15. The system of claim 11, wherein the instructions further comprise:

identifying one or more fragments and one or more substructures of at least one of the order-dependent representation and the molecular graph representation;

generating one or more nodes based on the one or more substructures; and

generating one or more edges based on the one or more fragments, wherein the graph is further based on the one or more nodes and the one or more edges.

16. The system of claim 11, wherein the RNN includes at least one of a gated recurrent unit, a long short-term memory (LSTM) unit, an ungated recurrent unit, and an attention mechanism.
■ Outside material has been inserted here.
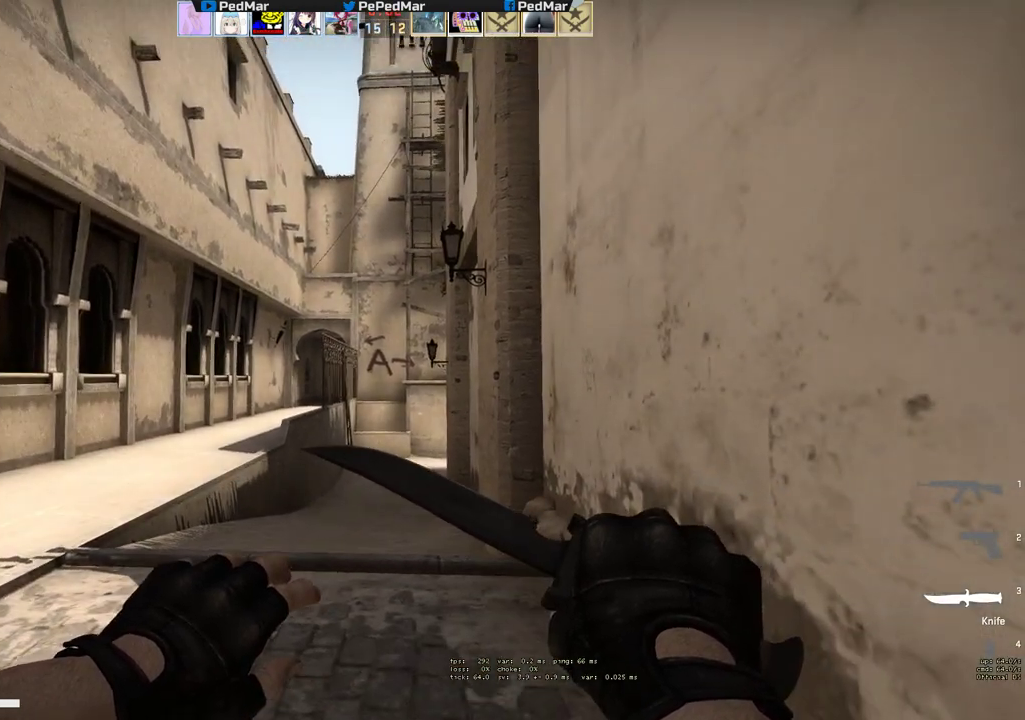
{"keys": ["tab", "w"], "mouse": [], "events": [[400, "a", "up"], [450, "tab", "down"]]}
17. The system of claim 11, wherein the instructions further comprise:

generating a molecular fingerprint of the chemical compound based on the latent vector representation; and

training the machine learning model based on at least one of the molecular fingerprint, the latent vector representation, the reproduced order-dependent representation, and a loss function.

18. A method comprising:

generating a latent vector based on a molecular graph representation of a chemical compound; and

decoding the latent vector representation based on a plurality of hidden states of a neural network to generate a token-based representation of the chemical compound.

19. The method of claim 18, wherein the token-based representation is a simplified molecular-input line-entry system (SMILES) string associated with the chemical compound.

20. The method of claim 18 further comprising encoding the latent vector with latent vector conditioning based on an encoding routine and an embedding routine.